Waskita Karya Ingin Menjadi Operator Pelabuhan

PT Waskita Karya (Persero) Tbk (WSKT) akan ikut serta dalam lelang operator Pelabuhan Patimban, Subang, Jawa Barat. Sekretaris Perusahaan Waskita Karya Ratna Ningrum menyampaikan emiten berkode WKI tersebut masih dalam proses pemenuhan persyaratan administrasi. Dipastikan bahwa PT Waskita Karya Infrastruktur (WKI) sebagai perusahaan investasi infrastruktur, akan berpartisipasi pada tender operator Pelabuhan Patimban.

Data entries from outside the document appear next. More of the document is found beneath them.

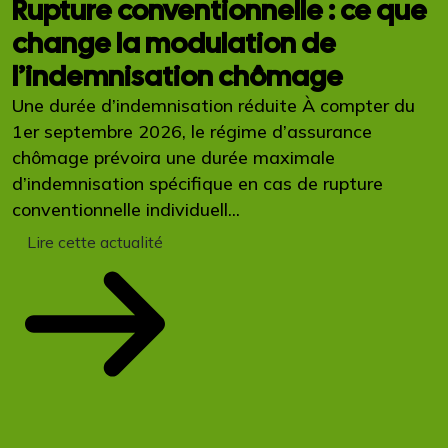
Rupture conventionnelle : ce que
change la modulation de
l’indemnisation chômage
Une durée d’indemnisation réduite À compter du
1er septembre 2026, le régime d’assurance
chômage prévoira une durée maximale
d’indemnisation spécifique en cas de rupture
conventionnelle individuell...
Lire cette actualité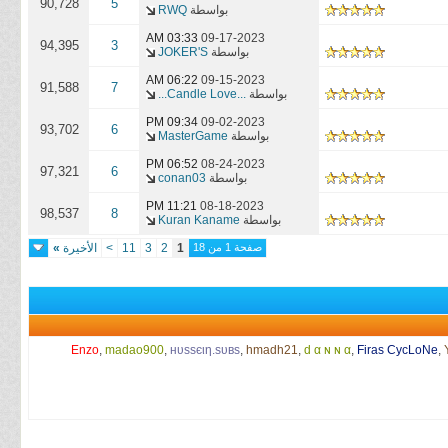
90,728
5
بواسطة
RWQ
03:33 AM
09-17-2023
94,395
3
بواسطة
JOKER'S
06:22 AM
09-15-2023
91,588
7
بواسطة
...Candle Love...
09:34 PM
09-02-2023
93,702
6
بواسطة
MasterGame
06:52 PM
08-24-2023
97,321
6
بواسطة
conan03
11:21 PM
08-18-2023
98,537
8
بواسطة
Kuran Kaname
صفحة 1 من 18
1
2
3
11
>
الأخيرة
»
Enzo
,
madao900
,
нυѕѕєιη.ѕυвѕ
,
hmadh21
,
d α ɴ ɴ α
,
Firas CycLoNe
,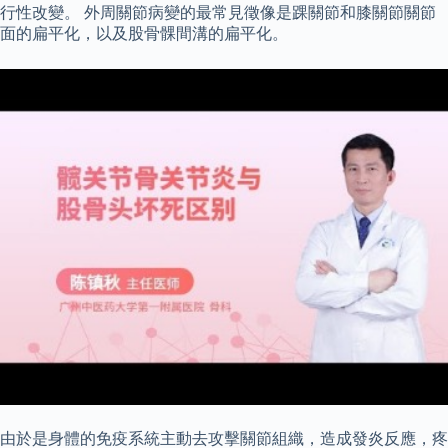
行性改變。 外周關節病變的最常見徵像是踝關節和膝關節關節
面的扁平化，以及股骨髁間溝的扁平化。
由於是身體的免疫系統主動去攻擊關節組織，造成發炎反應，疼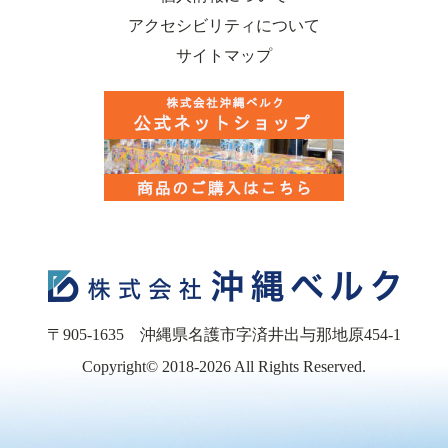
アクセシビリティについて
サイトマップ
〒905-1635
沖縄県名護市字済井出与那地原454-1
Copyright© 2018-2026
All Rights Reserved.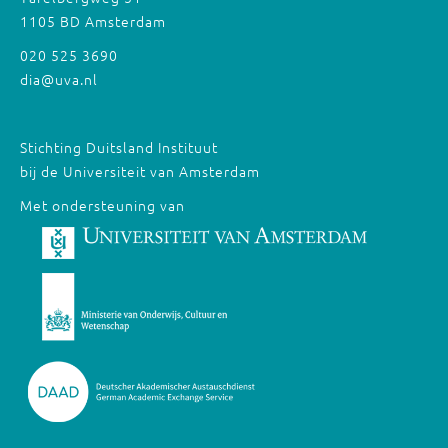
1105 BD Amsterdam
020 525 3690
dia@uva.nl
Stichting Duitsland Instituut
bij de Universiteit van Amsterdam
Met ondersteuning van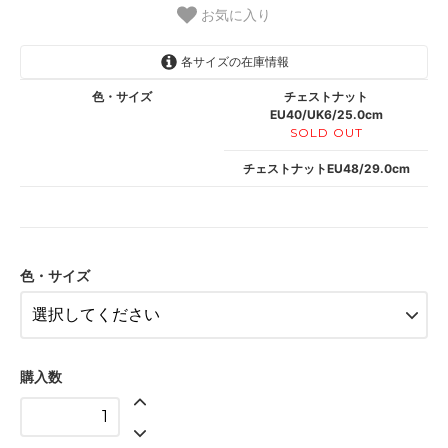
お気に入り
各サイズの在庫情報
色・サイズ
チェストナット
EU40/UK6/25.0cm
SOLD OUT
チェストナットEU48/29.0cm
色・サイズ
購入数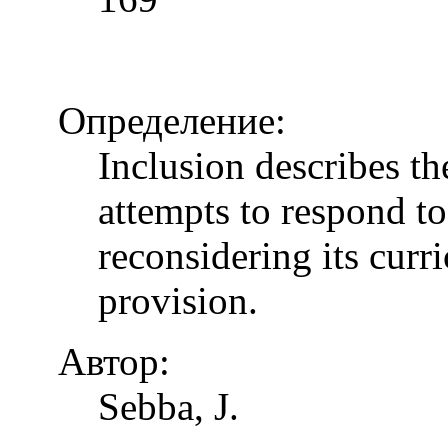
Определение:
Inclusion describes t
attempts to respond to
reconsidering its curr
provision.
Автор:
Sebba, J.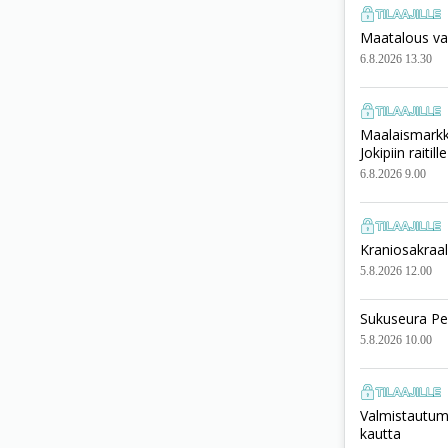
Maatalous vai
6.8.2026 13.30
Maalaismarkki
Jokipiin raitille
6.8.2026 9.00
Kraniosakraali
5.8.2026 12.00
Sukuseura Pe
5.8.2026 10.00
Valmistautumi
kautta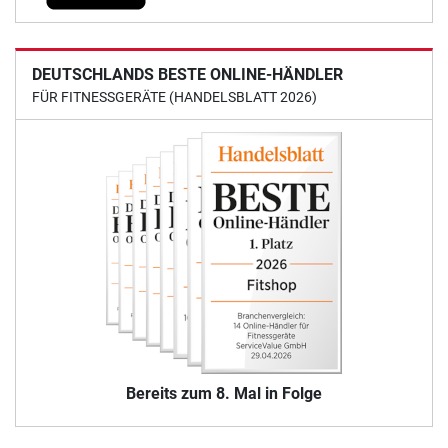
DEUTSCHLANDS BESTE ONLINE-HÄNDLER
FÜR FITNESSGERÄTE (HANDELSBLATT 2026)
Bereits zum 8. Mal in Folge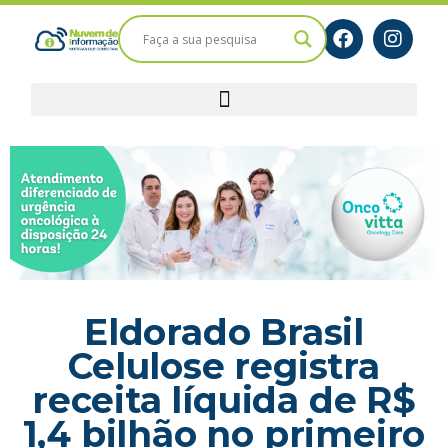
Eldorado Brasil
Celulose registra
receita líquida de R$
1,4 bilhão no primeiro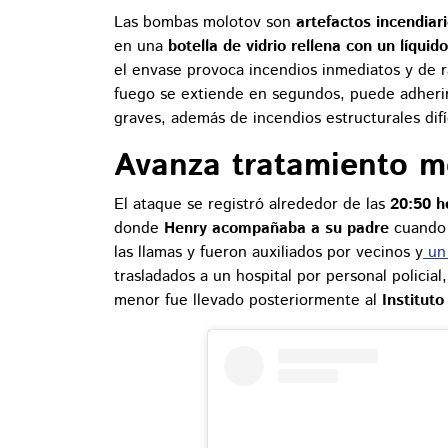
Las bombas molotov son
artefactos incendiar
en una
botella de vidrio rellena con un líquid
el envase provoca incendios inmediatos y de r
fuego se extiende en segundos, puede adherir
graves, además de incendios estructurales difí
Avanza tratamiento m
El ataque se registró alrededor de las
20:50 h
donde
Henry acompañaba a su padre
cuando 
las llamas y fueron auxiliados por vecinos y
un 
trasladados a un hospital por personal policia
menor fue llevado posteriormente al
Instituto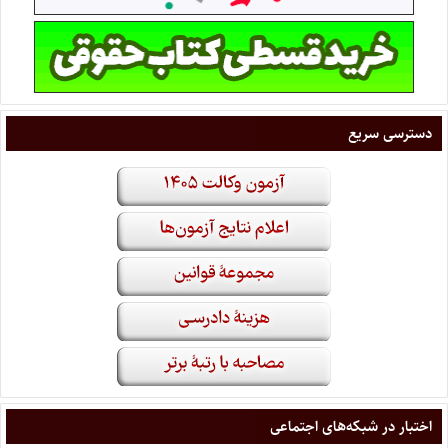
دسترسی سریع
اختبار در شبکه‌های اجتماعی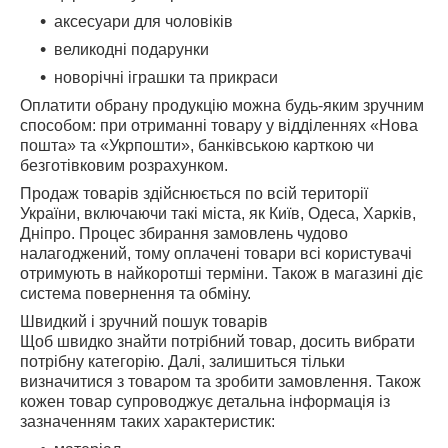
аксесуари для чоловіків
великодні подарунки
новорічні іграшки та прикраси
Оплатити обрану продукцію можна будь-яким зручним
способом: при отриманні товару у відділеннях «Нова
пошта» та «Укрпошти», банківською карткою чи
безготівковим розрахунком.
Продаж товарів здійснюється по всій території
України, включаючи такі міста, як Київ, Одеса, Харків,
Дніпро. Процес збирання замовлень чудово
налагоджений, тому оплачені товари всі користувачі
отримують в найкоротші терміни. Також в магазині діє
система повернення та обміну.
Швидкий і зручний пошук товарів
Щоб швидко знайти потрібний товар, досить вибрати
потрібну категорію. Далі, залишиться тільки
визначитися з товаром та зробити замовлення. Також
кожен товар супроводжує детальна інформація із
зазначенням таких характеристик: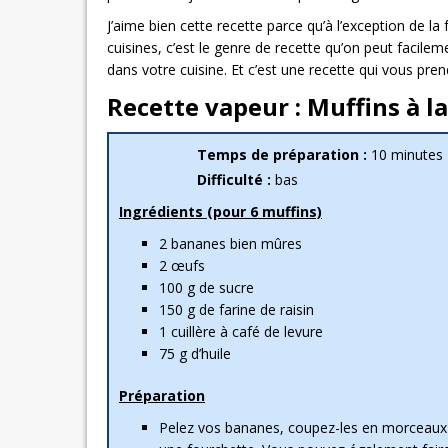
J’aime bien cette recette parce qu’à l’exception de la
cuisines, c’est le genre de recette qu’on peut facile
dans votre cuisine. Et c’est une recette qui vous pren
Recette vapeur : Muffins à l
Temps de préparation :
10 minutes
Difficulté :
bas
Ingrédients (pour 6 muffins)
2 bananes bien mûres
2 œufs
100 g de sucre
150 g de farine de raisin
1 cuillère à café de levure
75 g d’huile
Préparation
Pelez vos bananes, coupez-les en morceaux 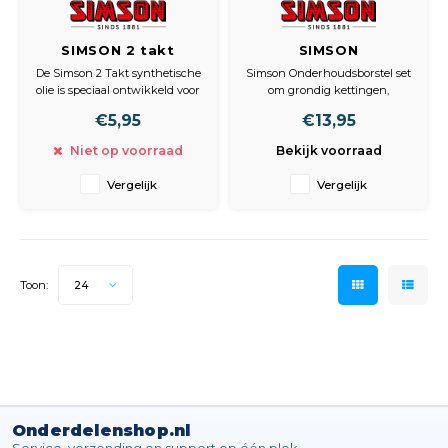
SIMSON 2 takt
SIMSON
sythetische olie
onderhoudsborstels
De Simson 2 Takt synthetische
Simson Onderhoudsborstel set
100ml.
olie is speciaal ontwikkeld voor
om grondig kettingen,
de smering van zogenaamde
kettingbladen, derailleurs en
€5,95
€13,95
Spartamet snorfietsen. De
remmen schoon te maken. De
mengverhouding olie/benzine
set bestaat uit twee
Niet op voorraad
Bekijk voorraad
is 1:100.
verschillende borstels.
Vergelijk
Vergelijk
Toon:
24
Onderdelenshop.nl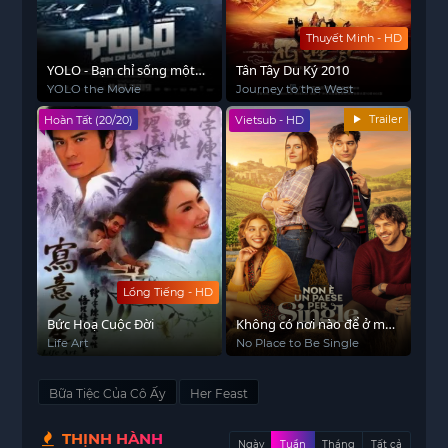
Thuyết Minh - HD
YOLO - Bạn chỉ sống một
Tân Tây Du Ký 2010
lần
YOLO the Movie
Journey to the West
Trailer
Hoàn Tất (20/20)
Vietsub - HD
Lồng Tiếng - HD
Bức Hoạ Cuộc Đời
Không có nơi nào để ở một
mình
Life Art
No Place to Be Single
Bữa Tiệc Của Cô Ấy
Her Feast
THỊNH HÀNH
Ngày
Tuần
Tháng
Tất cả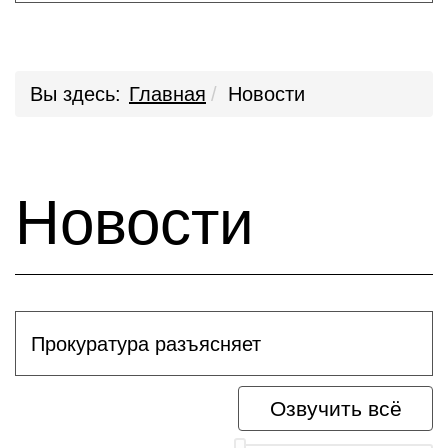
Вы здесь:
Главная
Новости
Новости
Прокуратура разъясняет
Озвучить всё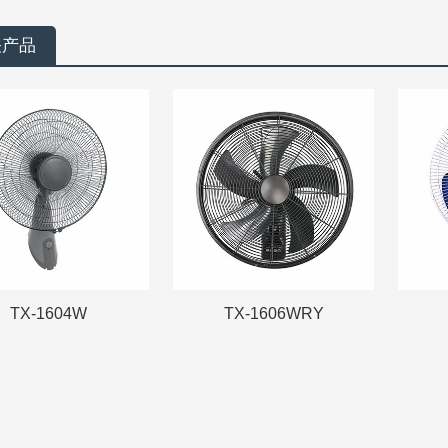
关产品
TX-1604W
TX-1606WRY
TX-1604W
TX-1606WRY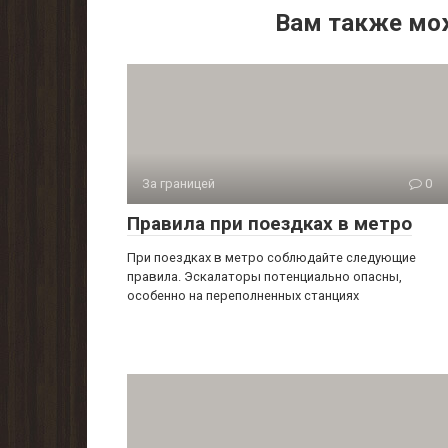
Вам также мо
За границей
0
Правила при поездках в метро
При поездках в метро соблюдайте следующие
правила. Эскалаторы потенциально опасны,
особенно на переполненных станциях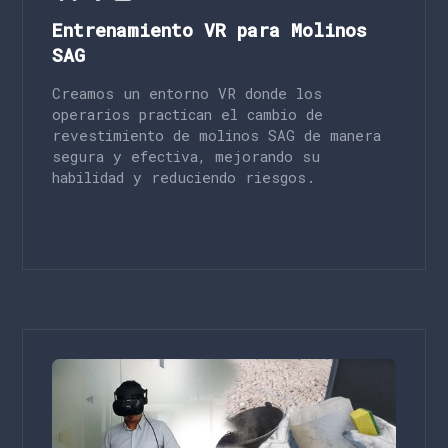
Entrenamiento VR para Molinos
SAG
Creamos un entorno VR donde los
operarios practican el cambio de
revestimiento de molinos SAG de manera
segura y efectiva, mejorando su
habilidad y reduciendo riesgos.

Walaupun tidak memiliki pengalaman dalam bidang pelabuhan, pihaknya yakin dapat lolos menjadi operator pelabuhan. Perusahaan menyatakan, untuk tahap prakualifikasi, akan terus diperbarui info dan kondisinya. Namun saat ini, WKI masih mengikuti proses tender tersebut dan dalam proses pemenuhan persyaratan administrasi.

Langkah ini kemungkinan besar akan menjadi sentimen positif untuk WSKT bergerak kedepannya, terutama jika berhasil menjadi operator. Hal ini disebabkan dengan adanya proyek dan posisi sebagai operator baru, kinerja perusahaan akan meningkat. Selain adanya diversifikasi ke ranah baru yaitu pelabuhan, kinerja Waskita Karya akan naik akibat adanya kesempatan baru yang dapat menambah kepercayaan masyarakat. Sehingga kemungkinan besar jika berhasil, kabar ini akan menjadi pendorong apresiasi perusahaan dan juga sahamnya.

Terdapat Pesaing Pelat Merah

Namun, dalam proses ini, Waskita bukan satu-satunya perusahaan negara yang berminat dalam lelang operator Pelabuhan Patimban. Operator Pelabuhan Tanjung Priok, PT Pelindo II (IPC) juga menyatakan akan mengikuti tahapan dan proses yang ada di Kementerian Perhubungan (Kemenhub) untuk masuk bursa lelang operator Pelabuhan Patimban. Sebelumnya, EVP Sekretariat Perusahaan Pelindo II Ari Santoso mengatakan diundang pada acara market confirmation oleh Kemenhub untuk menjalani tahapan prakualifikasi pada minggu ke-1 April 2020.

Sebelumnya Plt Deputi Bidang Koordinasi Infrastruktur dan Transportasi Kementerian Koordinator Bidang Kemaritiman dan Investasi, Ayodhia GL Kalake, menyatakan Pelabuhan Patimban akan mulai beroperasi pada Desember 2020 mendatang. Penetapan waktu tersebut mundur dari target operasional awal yang direncanakan November 2020. Pelabuhan Patimban dikatakan akan menjadi pelabuhan terbesar kedua setelah Pelabuhan Tanjung Priok. Pelabuhan ini akan menghubungkan berbagai wilayah produktif di Subang, Indramayu, Cirebon, Brebes, dan sekitarnya.

Baca juga: Penjualan Semen SMBR Naik 18%, Sentimen Positif?

Kemudian, Asisten Deputi Infrastruktur Konektivitas Kementerian Koordinator Bidang Maritim dan Investasi, Rusli Rahim, menyatakan pemerintah masih punya waktu dua bulan untuk mempersiapkan operasional Pelabuhan Patimban. Hal ini bisa dimanfaatkan untuk menyinergikan berbagai k/l, sehingga dengan demikian Pelabuhan Patimban dapat dioperasikan sesuai rencana.